As the name implies, the Solo 401(k) plan is an IRS approved, qualified 401(k) plan designed for a self-employed individual or the sole owner-employee of a corporation. The Solo 401(k) plan is the most popular retirement plan for the self-employed.
With a Solo 401(k) plan, the plan documents dictate the type of options you will have in your plan. For example, with a Self-Directed Solo 401(k) plan , you would be able to take advantage of all available plan options.
For small business owners, the Solo 401(k) and SEP IRA are the two best options. If you have no full-time employees, other than a spouse or partner, the Solo 401(k) is the preferred choice.

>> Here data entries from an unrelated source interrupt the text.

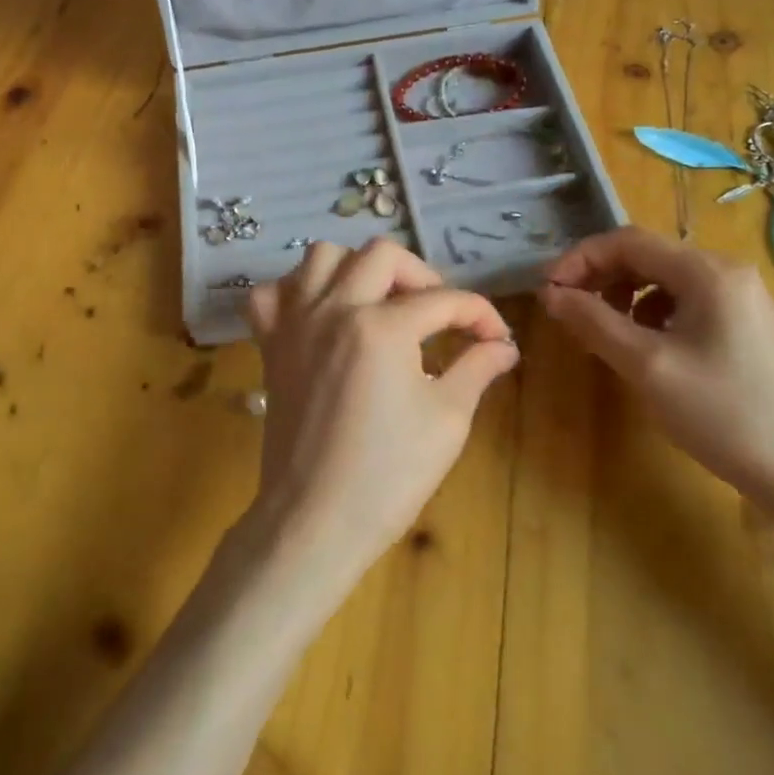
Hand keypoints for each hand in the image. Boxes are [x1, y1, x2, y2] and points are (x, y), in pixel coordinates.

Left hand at [243, 239, 518, 577]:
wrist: (314, 519)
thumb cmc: (387, 476)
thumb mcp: (447, 421)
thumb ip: (477, 369)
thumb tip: (503, 346)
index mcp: (382, 327)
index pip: (443, 300)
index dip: (480, 315)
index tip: (496, 338)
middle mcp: (333, 309)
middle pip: (381, 255)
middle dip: (421, 275)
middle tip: (438, 313)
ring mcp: (295, 323)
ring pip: (321, 256)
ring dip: (357, 268)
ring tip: (379, 302)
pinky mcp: (270, 344)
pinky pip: (272, 293)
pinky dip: (296, 291)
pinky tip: (320, 314)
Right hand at [537, 228, 773, 573]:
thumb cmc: (726, 414)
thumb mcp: (648, 367)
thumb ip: (594, 323)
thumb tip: (551, 294)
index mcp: (706, 272)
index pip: (627, 241)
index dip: (579, 259)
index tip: (547, 292)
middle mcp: (724, 272)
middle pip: (645, 256)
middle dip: (598, 277)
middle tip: (565, 311)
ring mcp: (738, 299)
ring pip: (661, 280)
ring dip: (620, 296)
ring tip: (598, 331)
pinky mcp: (742, 325)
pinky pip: (681, 303)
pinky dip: (648, 315)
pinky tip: (640, 347)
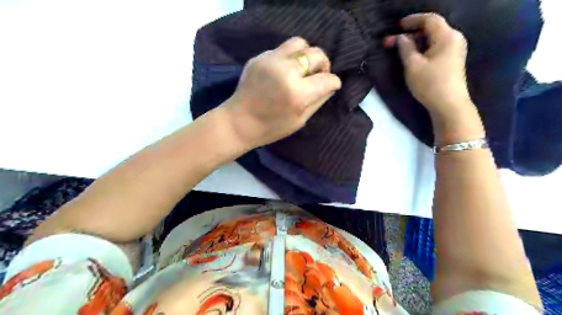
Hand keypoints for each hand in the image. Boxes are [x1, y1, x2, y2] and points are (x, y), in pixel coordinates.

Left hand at [220, 35, 342, 148]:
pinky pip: (282, 49)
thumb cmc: (271, 128)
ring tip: (302, 69)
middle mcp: (285, 71)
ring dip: (307, 55)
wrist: (238, 122)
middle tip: (318, 76)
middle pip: (316, 54)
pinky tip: (284, 72)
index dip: (333, 82)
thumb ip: (319, 101)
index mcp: (297, 93)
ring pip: (300, 43)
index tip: (331, 86)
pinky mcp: (259, 57)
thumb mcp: (300, 120)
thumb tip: (330, 86)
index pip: (327, 79)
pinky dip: (289, 58)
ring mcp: (270, 60)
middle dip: (323, 65)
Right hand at [387, 14, 472, 122]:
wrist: (449, 105)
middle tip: (391, 43)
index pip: (430, 19)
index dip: (412, 20)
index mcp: (446, 36)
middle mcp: (454, 38)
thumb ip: (405, 48)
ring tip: (399, 50)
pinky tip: (412, 56)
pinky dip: (423, 48)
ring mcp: (455, 50)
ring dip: (415, 42)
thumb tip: (401, 37)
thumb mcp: (413, 65)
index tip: (397, 26)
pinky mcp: (453, 60)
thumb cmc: (430, 84)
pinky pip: (436, 47)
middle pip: (431, 29)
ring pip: (433, 39)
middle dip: (410, 34)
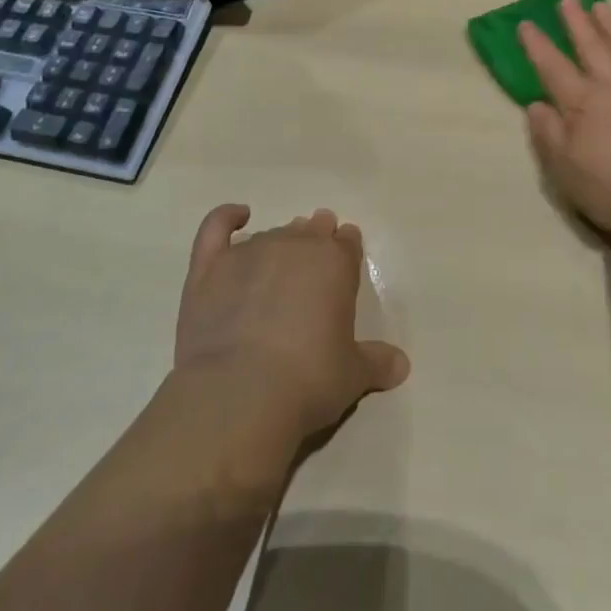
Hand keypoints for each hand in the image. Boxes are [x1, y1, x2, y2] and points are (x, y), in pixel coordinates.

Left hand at [174, 204, 410, 446]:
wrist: (239, 394)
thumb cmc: (308, 381)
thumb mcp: (353, 376)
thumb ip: (377, 363)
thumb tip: (401, 365)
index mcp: (335, 263)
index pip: (347, 242)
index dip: (346, 247)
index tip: (345, 258)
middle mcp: (295, 246)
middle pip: (311, 230)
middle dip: (316, 237)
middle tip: (315, 258)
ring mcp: (249, 252)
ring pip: (271, 232)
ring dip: (281, 240)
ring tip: (280, 258)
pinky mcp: (210, 267)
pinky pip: (217, 227)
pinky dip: (226, 216)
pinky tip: (237, 215)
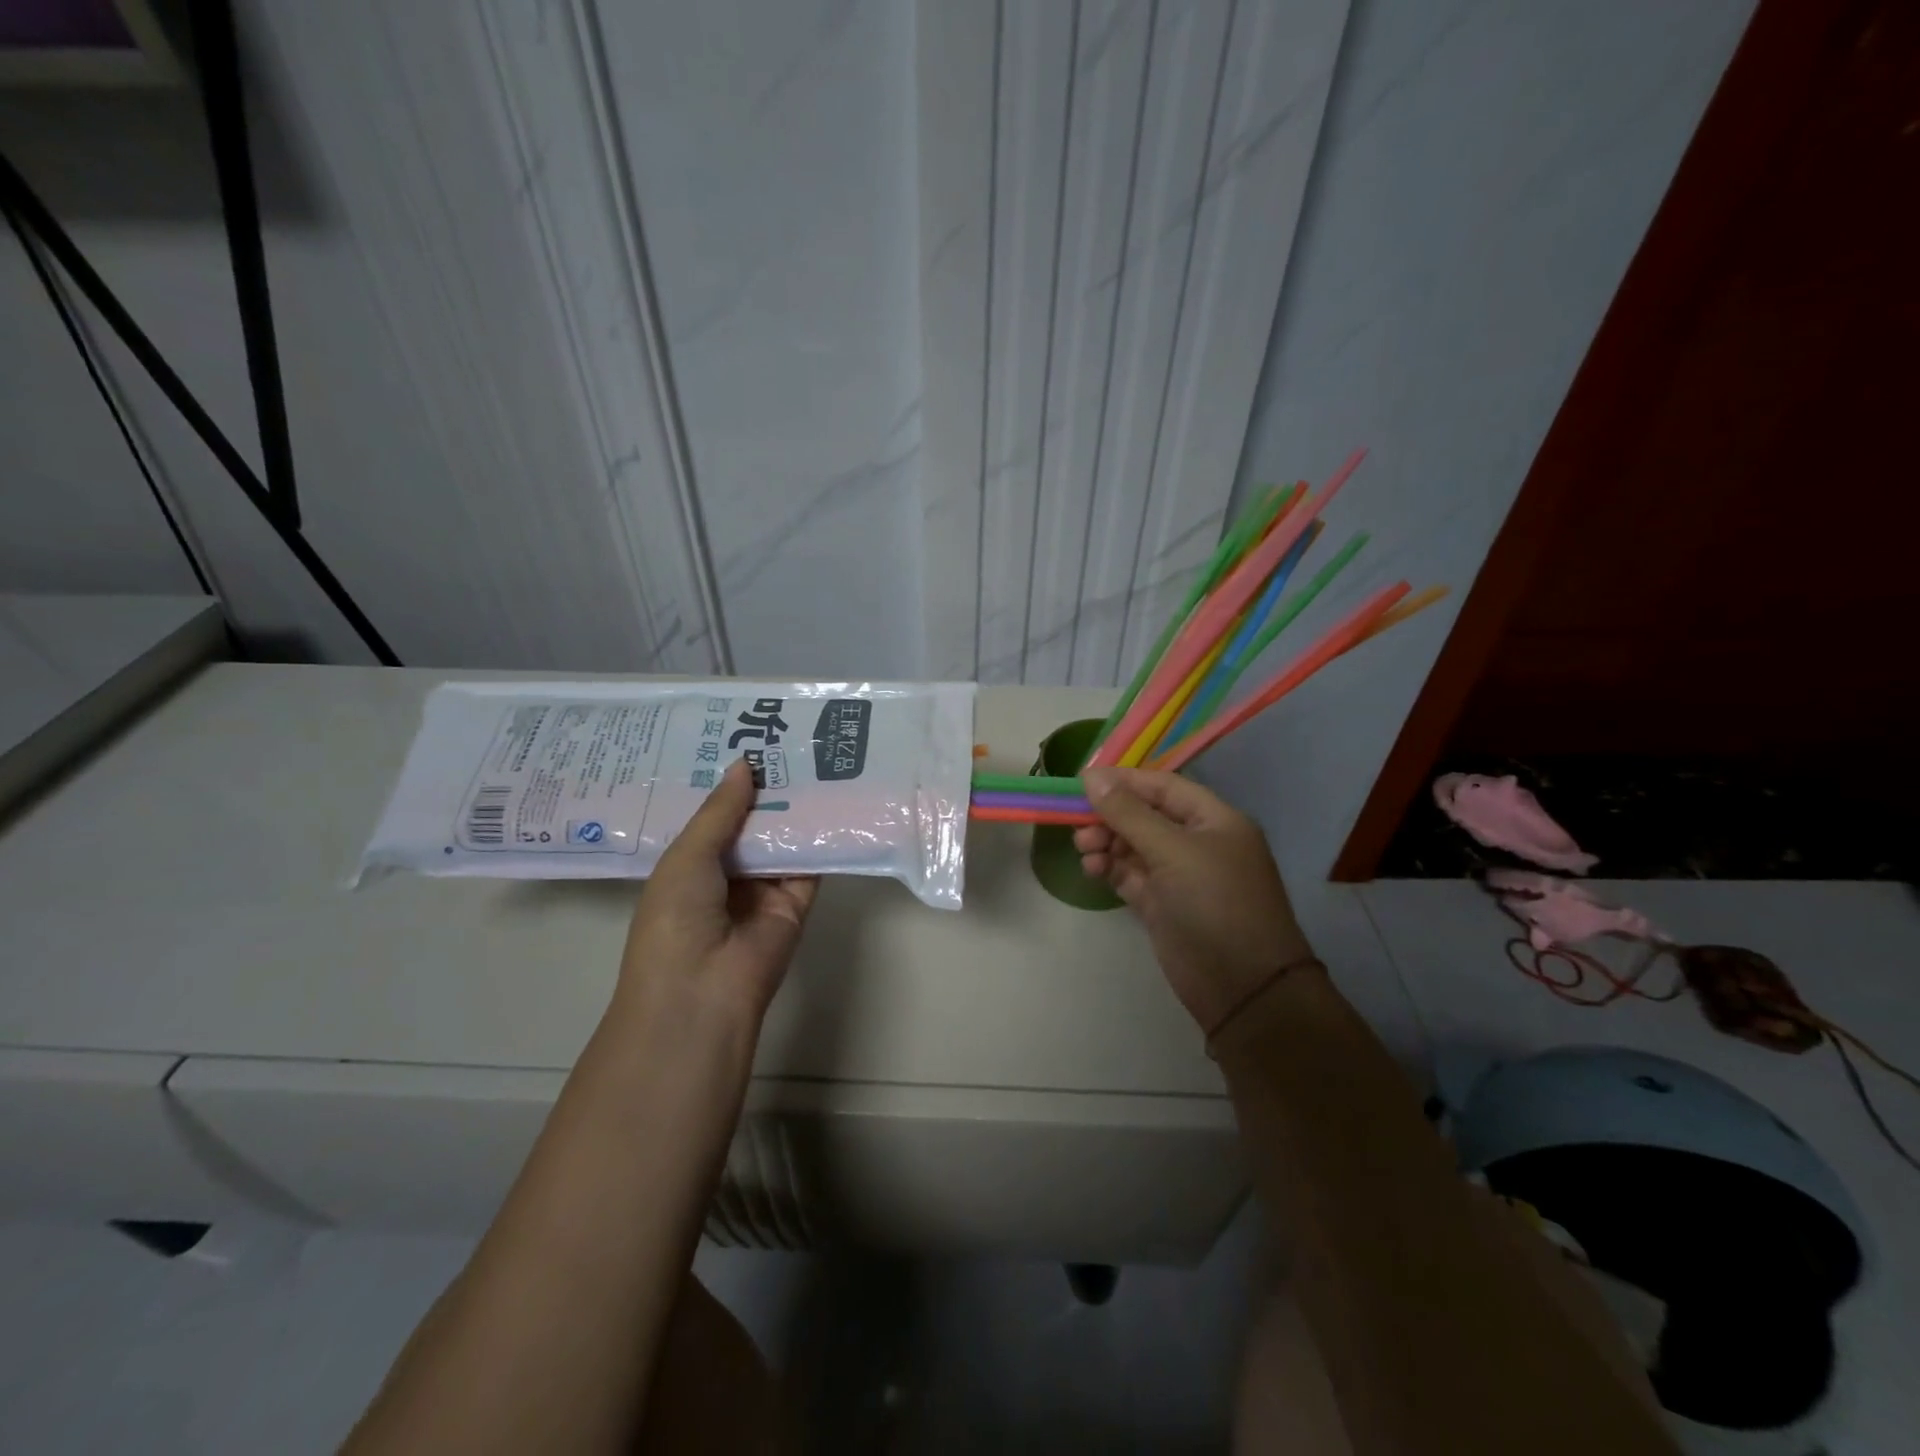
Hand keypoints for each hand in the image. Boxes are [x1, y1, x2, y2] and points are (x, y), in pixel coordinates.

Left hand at [615, 759, 817, 1028]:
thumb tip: (745, 765)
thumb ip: (720, 810)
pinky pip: (811, 864)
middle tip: (788, 740)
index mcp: (689, 864)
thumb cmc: (676, 918)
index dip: (728, 784)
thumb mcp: (687, 855)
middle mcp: (727, 873)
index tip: (746, 740)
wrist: (703, 991)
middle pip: (751, 823)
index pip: (713, 816)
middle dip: (766, 789)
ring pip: (783, 839)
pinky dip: (821, 836)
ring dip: (795, 807)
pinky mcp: (797, 902)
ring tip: (816, 757)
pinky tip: (835, 798)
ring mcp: (763, 888)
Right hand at [1076, 766, 1312, 1034]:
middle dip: (1110, 816)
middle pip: (1144, 815)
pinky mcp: (1163, 903)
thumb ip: (1129, 814)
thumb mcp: (1173, 851)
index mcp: (1214, 820)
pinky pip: (1130, 874)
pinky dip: (1110, 868)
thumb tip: (1092, 777)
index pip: (1163, 787)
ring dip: (1106, 842)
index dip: (1124, 781)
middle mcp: (1198, 842)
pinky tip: (1092, 869)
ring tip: (1084, 850)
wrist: (1241, 986)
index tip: (1082, 782)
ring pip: (1133, 845)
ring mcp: (1180, 875)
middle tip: (1078, 825)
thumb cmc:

Pursuant to IRC Section 72(p), a Solo 401(k) plan loan feature allows one to borrow the lesser of $50,000 or 50% of their account value and use the funds for any purpose. The loan is a five-year loan and payments must be paid quarterly using the “Prime” interest rate, as per the WSJ.
The advantage of making after-tax contributions and employing the “Mega Roth” strategy versus a typical mix of employee deferral and profit sharing contribution is that you can make a dollar for dollar contribution of up to $66,000 or $73,500 for 2023 and convert all the funds to a Roth IRA without tax.
With the Solo 401(k), you can use your retirement funds to make almost any type of alternative asset investment, such as: real estate, investment funds, private businesses, Bitcoin, gold and hard money loans.
Pursuant to IRC 514(c)(9), a Solo 401(k) plan can use a non-recourse loan to buy real estate without triggering the UBTI tax. In other words, a Solo 401(k) plan real estate investor can leverage his or her assets and generate tax-deferred gains without any tax.
The Solo 401(k) plan offers very flexible contribution options, including pre-tax, after-tax, and Roth. In addition, there are many important rules that dictate how one can gain access to funds from a 401k) plan through distribution and/or a tax-free loan.
The Internal Revenue Code does not describe what a Solo 401(k) plan can invest in, only what it cannot invest in. Code Sections 408 & 4975 prohibits Disqualified Persons from engaging in certain types of transactions.
Most Solo 401(k) plan investments are exempt from the Unrelated Business Taxable Income (UBTI) tax. Some examples of exempt type of income include: interest and rental income. However, there are types of income that could subject a Solo 401(k) to the UBTI tax.